Hundreds of glass fragments found in Brazil are traces of an ancient impact that scattered them millions of years ago, scientists have found.
These blobs of material represent spray from melted rock that was liquefied in the impact, then rapidly cooled and hardened to form pebble-like glass objects, some the size of a pea and others as large as a golf ball, known as tektites.
The resulting tektite strewn field is one of only a handful discovered to date.
"I was very surprised!" geologist Álvaro Penteado Crósta of the University of Campinas in Brazil told ScienceAlert. "Tektites are a very rare material on Earth."
And, fascinatingly, scientists have yet to identify an accompanying impact crater.

Earth's impact history is a lot murkier than that of other rocky bodies such as the Moon, Mercury, and Mars. Our home planet has tectonic, geological, and atmospheric processes that gradually wear away or obscure the evidence that something large collided with Earth.
One of the fingerprints of an impact can be tektites, which form when a meteorite slams into Earth with enough force to generate temperatures high enough to melt surface rock. These molten blobs are flung into the air, solidifying as blobs of glass that can scatter far from the site of impact.
The area covered by their spread is known as a strewn field, but they're very rare because of how quickly the tektites degrade – they last just a few tens of millions of years, at most.

The discovery story begins not with scientific fieldwork or laboratory analysis, but with a local resident of Minas Gerais in Brazil. He had found one of the strange glass beads, looked up what it might be, and reached out to meteorite expert Gabriel Silva of the University of São Paulo.
"Although the photos the resident sent us looked like tektites, at first Gabriel and I were skeptical because tektites from other places, like Thailand and the Philippines, can be easily purchased online these days," Crósta recalled. "Also, tektites and obsidian (volcanic glass) may look similar when seen in photos."
But then a second report came in some weeks later, from another resident living about 60 kilometers (37 miles) from the first. So the researchers requested some samples. Initial tests suggested the globs could be tektites – after which, of course, the only thing to do was to go to Minas Gerais in person and look for more themselves.

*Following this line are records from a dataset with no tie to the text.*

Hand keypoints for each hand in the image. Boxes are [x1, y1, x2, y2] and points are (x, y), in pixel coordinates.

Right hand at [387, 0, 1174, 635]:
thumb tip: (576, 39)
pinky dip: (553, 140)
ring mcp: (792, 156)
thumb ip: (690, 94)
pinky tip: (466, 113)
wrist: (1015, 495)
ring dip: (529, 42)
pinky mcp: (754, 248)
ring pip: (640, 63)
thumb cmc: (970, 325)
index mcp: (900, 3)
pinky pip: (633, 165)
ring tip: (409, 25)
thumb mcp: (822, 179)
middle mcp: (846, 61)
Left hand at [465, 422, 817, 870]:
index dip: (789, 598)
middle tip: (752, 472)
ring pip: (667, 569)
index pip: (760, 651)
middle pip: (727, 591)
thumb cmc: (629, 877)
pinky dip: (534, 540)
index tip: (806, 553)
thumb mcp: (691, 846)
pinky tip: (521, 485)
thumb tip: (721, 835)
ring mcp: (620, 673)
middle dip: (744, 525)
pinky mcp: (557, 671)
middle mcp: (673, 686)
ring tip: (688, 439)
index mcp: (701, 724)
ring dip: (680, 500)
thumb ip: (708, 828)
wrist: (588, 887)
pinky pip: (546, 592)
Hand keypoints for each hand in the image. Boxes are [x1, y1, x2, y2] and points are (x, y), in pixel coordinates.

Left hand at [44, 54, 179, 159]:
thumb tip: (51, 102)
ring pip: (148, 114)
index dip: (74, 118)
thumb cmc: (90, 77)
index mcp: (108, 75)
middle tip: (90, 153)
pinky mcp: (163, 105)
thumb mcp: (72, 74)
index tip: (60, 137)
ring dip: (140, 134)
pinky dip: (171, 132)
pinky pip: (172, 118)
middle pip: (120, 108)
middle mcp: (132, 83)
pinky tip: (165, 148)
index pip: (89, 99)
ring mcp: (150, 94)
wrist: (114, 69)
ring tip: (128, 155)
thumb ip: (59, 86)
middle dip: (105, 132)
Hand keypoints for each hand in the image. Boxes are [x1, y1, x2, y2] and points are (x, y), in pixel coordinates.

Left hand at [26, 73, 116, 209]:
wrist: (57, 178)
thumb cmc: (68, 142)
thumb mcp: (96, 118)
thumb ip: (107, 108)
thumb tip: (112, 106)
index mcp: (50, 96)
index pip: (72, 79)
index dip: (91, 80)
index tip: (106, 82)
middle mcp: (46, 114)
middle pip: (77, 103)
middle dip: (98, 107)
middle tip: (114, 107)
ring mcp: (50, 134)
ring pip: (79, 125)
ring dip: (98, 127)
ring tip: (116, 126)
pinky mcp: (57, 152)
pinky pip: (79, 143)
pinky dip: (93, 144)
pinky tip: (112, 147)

More than 600 of the objects have now been discovered. When the paper was published, they spanned a region 90 kilometers long in Minas Gerais – but since then, new finds in the neighboring states of Bahia and Piauí have extended the known strewn field to over 900 kilometers.
These Brazilian tektites have been called geraisites, after the state in which they were first identified.
"The most exciting moments happen when we find these tektites in the field ourselves," Crósta said, "and later, when we have the confirmation of their origin based on the analytical data."
Key to confirming the glass was of impact origin lay in something it barely contained: water.
Volcanic glasses like obsidian typically contain between 700 parts per million and 2 percent water. The geraisites contained between 71 and 107 parts per million. "One of the decisive criteria for classifying the material as a tektite was its very low water content," Crósta says.
Tektites have a near-total absence of water because the extreme heat of an impact – far beyond what a volcano can generate – effectively boils off almost all moisture from the melted rock as it hurtles through the atmosphere.
Dating of argon isotopes in the tektites yielded a maximum age of around 6.3 million years, a date that could be younger if the impact site contained its own argon. Chemical and isotopic analysis of the geraisites also revealed something striking about the rocks that were melted by the impact.
The source material was ancient continental crust – most likely granitic rocks from the São Francisco Craton, one of the oldest and most geologically stable regions of South America.
"The isotopic signature indicates a very ancient continental, granitic source rock," Crósta says. "This greatly reduces the universe of candidate areas."
Just how ancient? The rocks that were vaporized by the impact were already around 3 billion years old when the meteorite struck. They formed during the Mesoarchean era, when Earth itself was less than half its current age.
The elephant in the room is the missing impact crater. The size and shape of the strewn field, and the identity of the geraisite source rock, should roughly indicate where the impact struck. But so far, no nearby impact structure of the right age has been identified.
Related: Strange Glass in Australia Reveals a Massive Impact We Never Knew About
This is not as peculiar as it seems. Only three of the known tektite strewn fields have a clearly identified crater. The largest strewn field is the Australasian one, and its crater is thought to be buried deep under the ocean.
The researchers are working on reverse-engineering the properties of the impact event, adjusting for new information as it becomes available, such as the expansion of the field from 90 to 900 kilometers. This data is vital to calculating the energy, velocity, and volume of molten rock.
The discovery of the geraisite strewn field fills a significant gap in Brazil's incomplete impact record, the researchers note, and suggests that tektites may not be as rare as we thought, but may get mistaken for other types of glass.
"This has important implications regarding Earth's overall impact record," Crósta and his team write in their paper, "hinting that there might be other still undiscovered tektite occurrences with distinct origins, chemical compositions, and ages."
The research has been published in Geology.